• Demond Drummer, MA student and founder of CoderSpace.

Divinity School student selected for Community Accelerator Project

The Community Programs Accelerator at the University of Chicago has selected four South Side nonprofits to participate in the first round of its incubation program, which aims to strengthen organizations near the University’s campus. Due to high demand, the University also expanded the Accelerator initiative to assist seven additional organizations with specific projects.

The inaugural group of Accelerator organizations are CoderSpace, which teaches South Side youth how to write website code; the Dovetail Project, which teaches parenting, life and job skills to young African American fathers; Polished Pebbles, a mentoring program for teen girls; and the Hyde Park Jazz Festival, which spotlights South Side musicians through its annual festival of performances.

CoderSpace is a project of Demond Drummer, an MA student at the Divinity School. Drummer is also a founding member of the Resident Association of Greater Englewood (R.A.G.E.) and a long-time member of Chicago's open government movement. He was previously an Organizing Fellow with the New Organizing Institute and a field organizer for Barack Obama's primary campaign in South Carolina. In 2013 he spearheaded the crowdfunding and launch of Englewood Codes, which teaches local teens to code; CoderSpace grew out of that project. In addition, he facilitates digital leadership trainings with block club members, parent leaders and business owners in Chicago's Englewood community.  

Drummer’s five-year plan for CoderSpace is to develop deep relationships with Chicago Public Schools, other coding programs, college-level computer science departments, and technology companies. The goal is to build a broad base of tech talent throughout the city. 

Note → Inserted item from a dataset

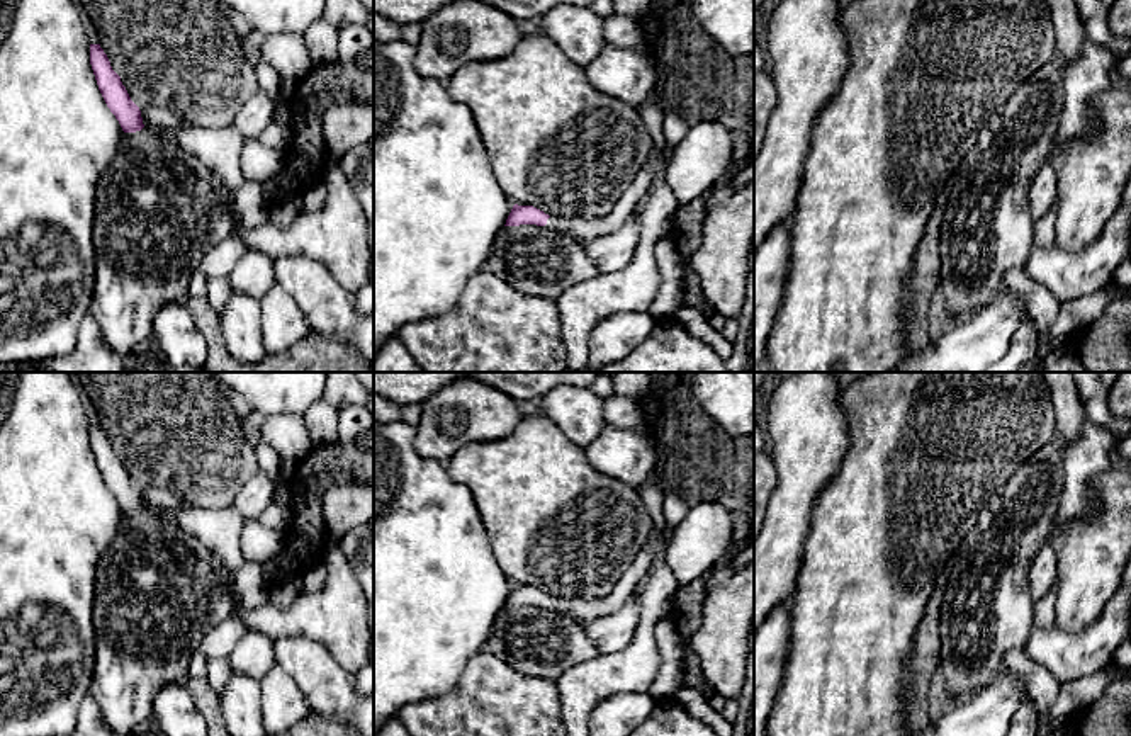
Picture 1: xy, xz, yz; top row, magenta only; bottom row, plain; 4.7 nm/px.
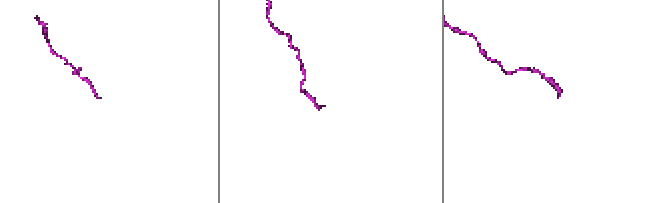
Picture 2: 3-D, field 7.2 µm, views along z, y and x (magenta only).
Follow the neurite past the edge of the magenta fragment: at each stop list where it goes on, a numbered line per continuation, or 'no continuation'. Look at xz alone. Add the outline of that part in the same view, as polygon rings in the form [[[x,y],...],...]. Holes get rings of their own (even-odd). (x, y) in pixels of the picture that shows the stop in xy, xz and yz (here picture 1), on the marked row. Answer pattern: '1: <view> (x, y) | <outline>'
1: xz (627, 204) | [[[654,144],[645,167],[637,173],[632,185],[623,192],[616,206],[605,218],[584,219],[550,216],[545,226],[555,231],[567,231],[584,241],[591,241],[596,236],[618,229],[639,209],[640,201],[649,192],[657,173],[661,172],[661,167],[661,148]]]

“These four nonprofits are spearheading promising programs that are making a difference in the communities around our campus,” said Derek Douglas, Vice President for Civic Engagement. “The Community Programs Accelerator will provide access to a comprehensive set of resources, including UChicago students and campus and professional partners, that will help strengthen their organizations and expand their impact for the long-term.”

UChicago launched the Community Programs Accelerator in May 2014 with plans to provide support to three or four organizations at a time to help them become self-sustaining. After more than 50 area nonprofits applied to the Accelerator, the Office of Civic Engagement, which is leading the effort, decided to add an Associates level to the program that will support a select group of additional organizations with project-specific needs.

“The high level of interest in the Accelerator underscored the need community-based organizations have for expanded capacity and resources,” said Shaz Rasul, Director of Community Programs. “The Associates program helps meet that need while also providing valuable field experience for UChicago students interested in community work.” 

The Community Programs Accelerator is one of several ways the University and its Office of Civic Engagement work with and engage nonprofit organizations and residents on critical quality of life issues. The Accelerator will begin accepting applicants for the 2015-2016 program year in summer 2015.